A couple questions come to mind.


 Any thoughts/suggestions on what kind of elastic/fabric to use for the straps? My first thought was that regular elastic from a fabric store may stretch too easily, but something like neoprene may not stretch enough. I haven't gone to the store to check yet, so I may well be wrong. 
 Has anybody made a DIY headband? If so, how did you do it, and how did it turn out? Any pointers?


----------



## hopkins (Mar 10, 2010)

The fabric stores have all sorts. Double it, and use a zig zag stitch for a robust
headband if needed.

Older headlamp head bands that have lost some of the stretchiness
can be rejuvenated this way also by replacement.

Good luck

We always like to see pictures; post one of your creation if possible.

cheers


----------



## vaska (Mar 10, 2010)

Almost all traditional headbands use upside-down-strings design, that is not really comfortable on the head. Some better design can be found if one look at scandinavian Mila and Silva.
Maybe you'll be interested in this made of computer mouse carpet like this

If you want a pattern of this headgear, just choose should it be Corel, AutoCad or Illustrator.


----------



## bennysan (Mar 10, 2010)

This DIY works OK for short time "headlamp" use : www.benvelo.com/flashlightholder.htm ,
it also lets you attach the flashlight on other places when you don't want it on your head.


----------



## jankj (Mar 10, 2010)

I'd have a look at the nitecore D10 headband. Of course it is more revarding to make one yourself, but this one is quite good. You can use it as inspiration, or you can easily use it as basis for some modifications to suit your needs.


----------



## idlejam (Mar 10, 2010)

Thanks for the feedback. Regarding the nitecore headband, I did take a look at it and it seems like it would be a good cheap option. I may well end up going in that direction depending on how hard the DIY idea ends up being (or if laziness wins out!). My only wish for the nitecore headband is that it didn't have the bright yellow text all over it, but that's a pretty minor thing in the end....


----------



## idlejam (Mar 10, 2010)

vaska said:


> Almost all traditional headbands use upside-down-strings design, that is not really comfortable on the head. Some better design can be found if one look at scandinavian Mila and Silva.
> Maybe you'll be interested in this made of computer mouse carpet:
> http://www.skisport.ru/photos/picture.php?v=2&w=2&uid=527&id=24332&page=
> (Sorry, there's something wrong with the link, please use copy/paste operation)
> ...


This looks like a pretty neat headband. Certainly looks sturdy enough to not flop around much or slip down if you're being active


----------



## pounder (Mar 10, 2010)

idlejam said:


> Thanks for the feedback. Regarding the nitecore headband, I did take a look at it and it seems like it would be a good cheap option. I may well end up going in that direction depending on how hard the DIY idea ends up being (or if laziness wins out!). My only wish for the nitecore headband is that it didn't have the bright yellow text all over it, but that's a pretty minor thing in the end....

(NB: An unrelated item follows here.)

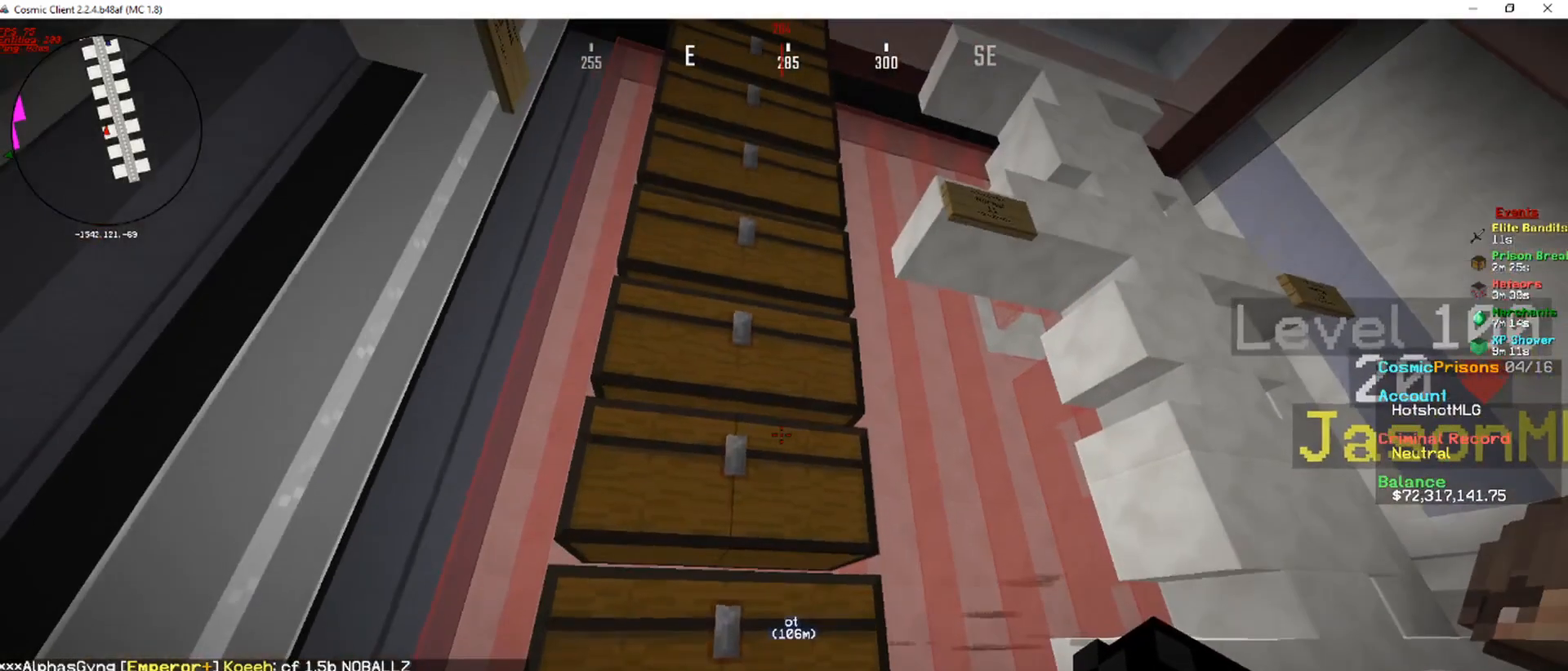
{"keys": [], "mouse": []}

what about a jakstrap? they're pretty dull in colour..


----------



## jankj (Mar 11, 2010)

Pounder: If by "jack-strap" you mean the nite-ize headband (or similar) then I would not recommend them. Something elastic works much better, IMO. 




vaska said:


> Maybe you'll be interested in this made of computer mouse carpet:
> http://www.skisport.ru/photos/picture.php?v=2&w=2&uid=527&id=24332&page=



I'd love to see that - but I don't see any headband there, just some skiers and staff enjoying an outdoors snack table. Nice picture, but no headband.


----------



## ifor powell (Mar 11, 2010)

This is the intended link.


----------



## jankj (Mar 11, 2010)

ifor powell said:


> This is the intended link.



Thanks - that is impressive! It must be very comfortable.


----------



## vaska (Mar 11, 2010)

Thank you, *ifor powell*.
Sorry, I didn't have enough time in the morning to fix the wrong link.


----------



## pounder (Mar 11, 2010)

jankj said:


> Pounder: If by "jack-strap" you mean the nite-ize headband (or similar) then I would not recommend them. Something elastic works much better, IMO.



the jakstrap is elastic..and a different product than the niteize headband..

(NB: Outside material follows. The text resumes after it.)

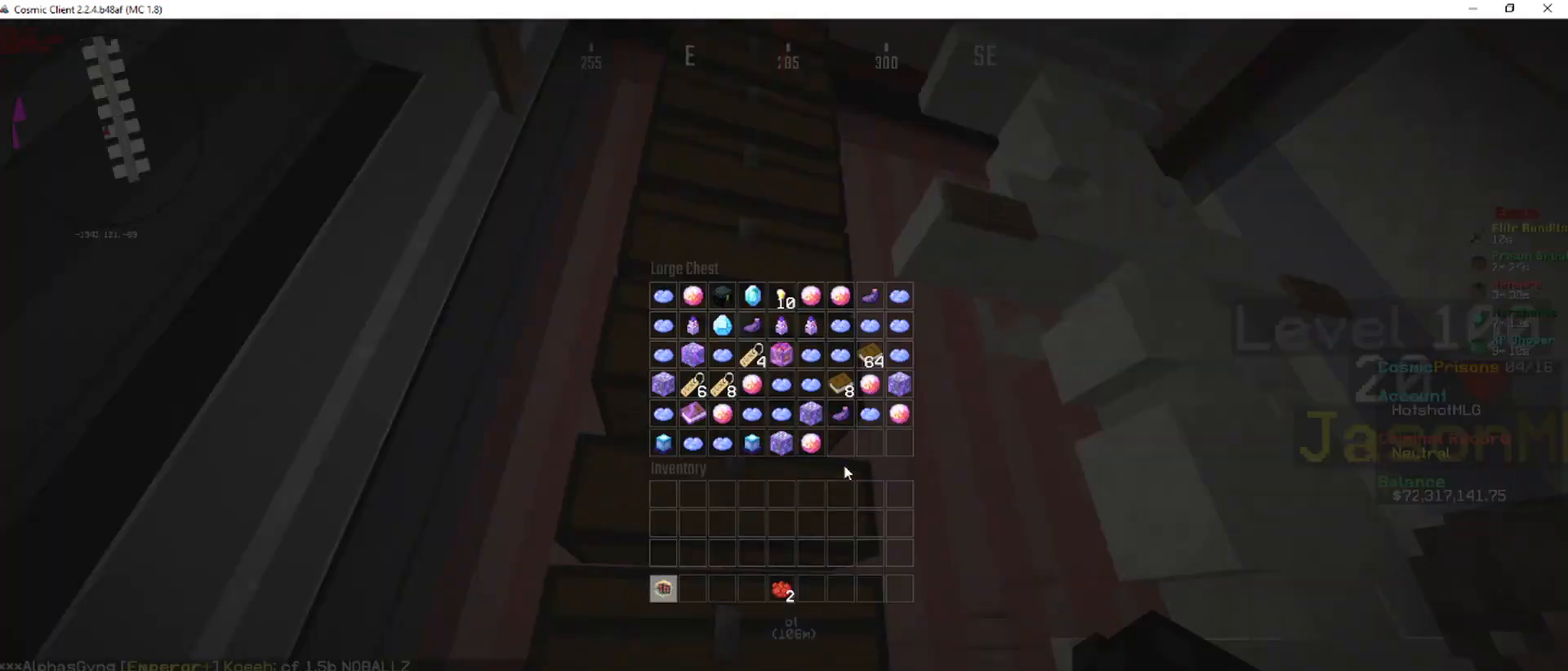
{"keys": [], "mouse": [], "events": []}
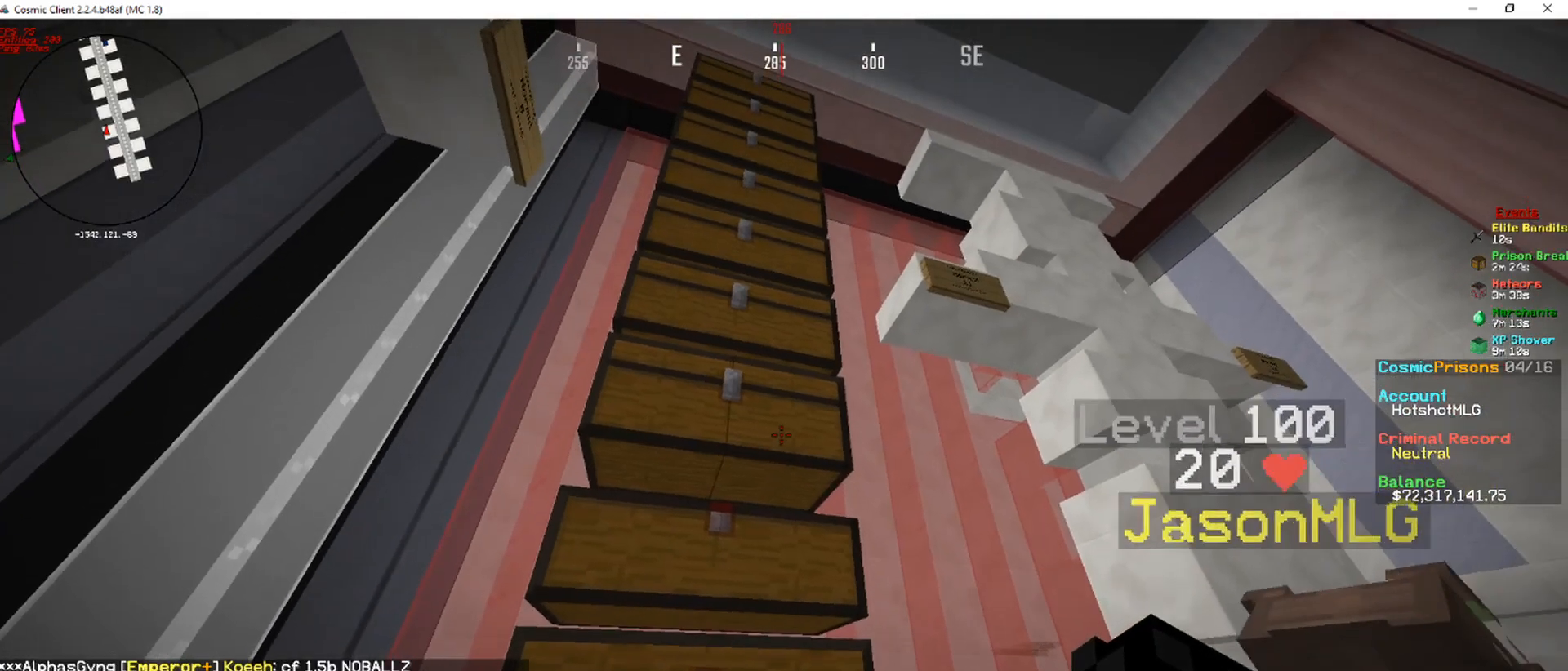
{"keys": [], "mouse": []}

http://www.campingsurvival.com/licoorjaflhe.html


----------



## jankj (Mar 11, 2010)

pounder said:


> the jakstrap is elastic..and a different product than the niteize headband..
> 
> http://www.campingsurvival.com/licoorjaflhe.html



Then it should be good stuff. It's not exactly rocket science we're dealing with here. 

Hard to tell from the pictures, but I see no way of adjusting the width of the strap. May not be much of an issue, but some may want to adjust the tension of the elastic strap. Or maybe "one size fits all" actually works this time.


----------



## pounder (Mar 11, 2010)

jankj said:


> Then it should be good stuff. It's not exactly rocket science we're dealing with here.
> 
> Hard to tell from the pictures, but I see no way of adjusting the width of the strap. May not be much of an issue, but some may want to adjust the tension of the elastic strap. Or maybe "one size fits all" actually works this time.



yeah i've heard good things about it, but I don't actually own one..for the price it would be worth a shot..


----------



## kitelights (Mar 11, 2010)

I've found that the 'fixed' headband holders suck. I designed a rotating band a few years back with the intention of marketing it and waited too long to do so. 

The problem with a fixed mount, even one with two positions, is that inevitably it doesn't shine where you want it to. Mainly, it doesn't angle enough for when you want to do close up work, which is at least 50% of the time for me.

To answer your question about material, the easiest solution is 1" heavy duty nylon webbing, available in many colors. It's indestructible, comfortable, and easy to sew and cut. Burn the ends to make it ravel free.

Use velcro for closure andadjustability, not elastic. Use elastic for the flashlight holder.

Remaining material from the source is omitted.